### Problem 1
Reproduce the bylaws extract verbatim from "Section 2. NUMBER, TENURE, QUALIFICATIONS" up to and including "the Articles Supplementary.".
### Problem 2
Render this sentence from the bylaws extract into Spanish: "The business and affairs of the Corporation shall be managed under the direction of its Board of Directors."

Section 13. CONTROL SHARE ACQUISITION ACT. Notwithstanding any other provision of the Charter or these Bylaws, Title 3, Subtitle 7 of the Maryland General Corporation Law (the “MGCL”) (or any successor statute) shall not apply to any acquisition by any person of shares of stock of the Corporation. This section may be repealed, in whole or in part, at any time, whether before or after an acquisition of control shares and, upon such repeal, may, to the extent provided by any successor bylaw, apply to any prior or subsequent control share acquisition, but shall not be applied retroactively to any prior control share acquisition of any holder of the Redeemable Preferred Share or any associate (as such term is defined in Title 3, Subtitle 7 of the MGCL) or affiliate of such person. Notwithstanding any other provision of the Charter or these Bylaws, Title 3, Subtitle 7 of the MGCL shall never apply to any control share acquisition by the holder of the Redeemable Preferred Share or any associate (as such term is defined in Title 3, Subtitle 7 of the MGCL) or affiliate of such person and this provision cannot be amended without the prior written consent of the holder of the Redeemable Preferred Share.
Article III
DIRECTORS
Section 1. GENERAL POWERS. The business and affairs of the Corporation shall be managed under the direction of its Board of Directors.
Section 2. NUMBER, TENURE, QUALIFICATIONS AND RESIGNATION. The number of directors constituting the entire Board of Directors shall be seven (7) and this number may be changed only in accordance with this Article III, Section 2 of these Bylaws and the Articles Supplementary.
In accordance with Section 6(b) of the Articles Supplementary, in the circumstances specified therein, the holder of the Redeemable Preferred Share shall have the right to nominate and elect by written or electronic consent (in accordance with Section 12 of Article II) (the “Board Increase Election”) to increase the number of directors then constituting the Board of Directors by a number of directors that would result in the holder of the Redeemable Preferred Share being entitled to nominate and elect a majority of the members of the Board of Directors (and if the Board Increase Election is made the number of directors shall automatically then increase by such number) and the holder of the Redeemable Preferred Share, voting as a separate class, shall be entitled (subject to Section 6.1 of the Charter, which requires that a majority of the directors be Independent Directors) to nominate and elect (by written or electronic consent of the holder of the Redeemable Preferred Share in accordance with Section 12 of Article II) immediately upon the Board Increase Election without any further action required by the Corporation (and thereafter (i) at each annual meeting for the nomination and/or election of directors, (ii) at any special meeting of the holder of the Redeemable Preferred Share called for the purpose of nominating or electing such directors or (iii) at any time by written or electronic consent of the holder of the Redeemable Preferred Share in accordance with Section 12 of Article II) such number of additional directors.

### Given material

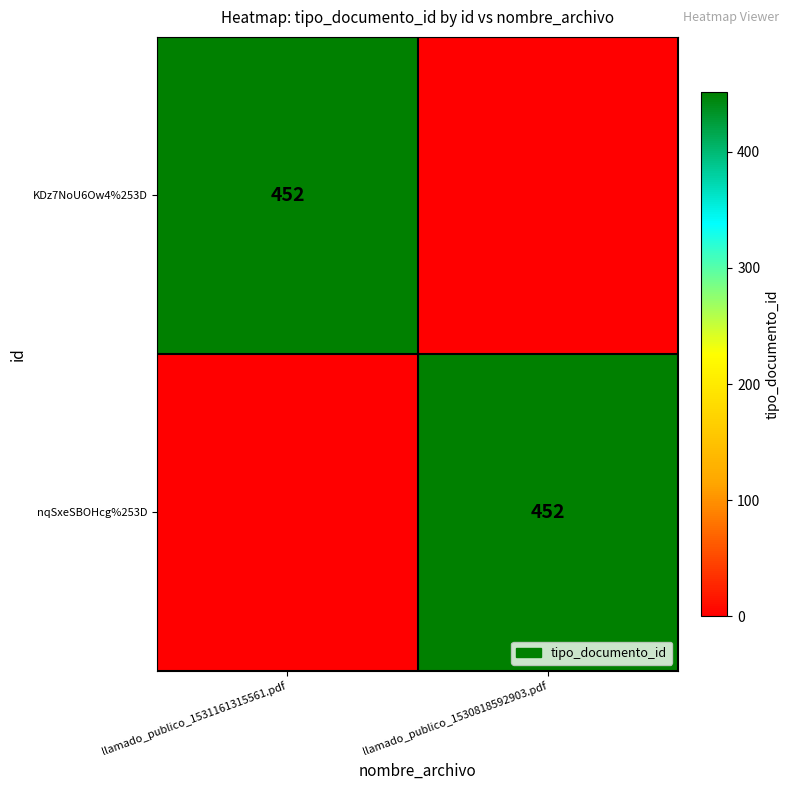

The KDz7NoU6Ow4%253D series shows 706 at llamado_publico_1531161315561.pdf. True or false?

False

### Exercise answer 1
Section 2. NUMBER, TENURE, QUALIFICATIONS AND RESIGNATION. The number of directors constituting the entire Board of Directors shall be seven (7) and this number may be changed only in accordance with this Article III, Section 2 of these Bylaws and the Articles Supplementary.

### Exercise answer 2
Los negocios y asuntos de la Sociedad serán administrados bajo la dirección de su Junta Directiva.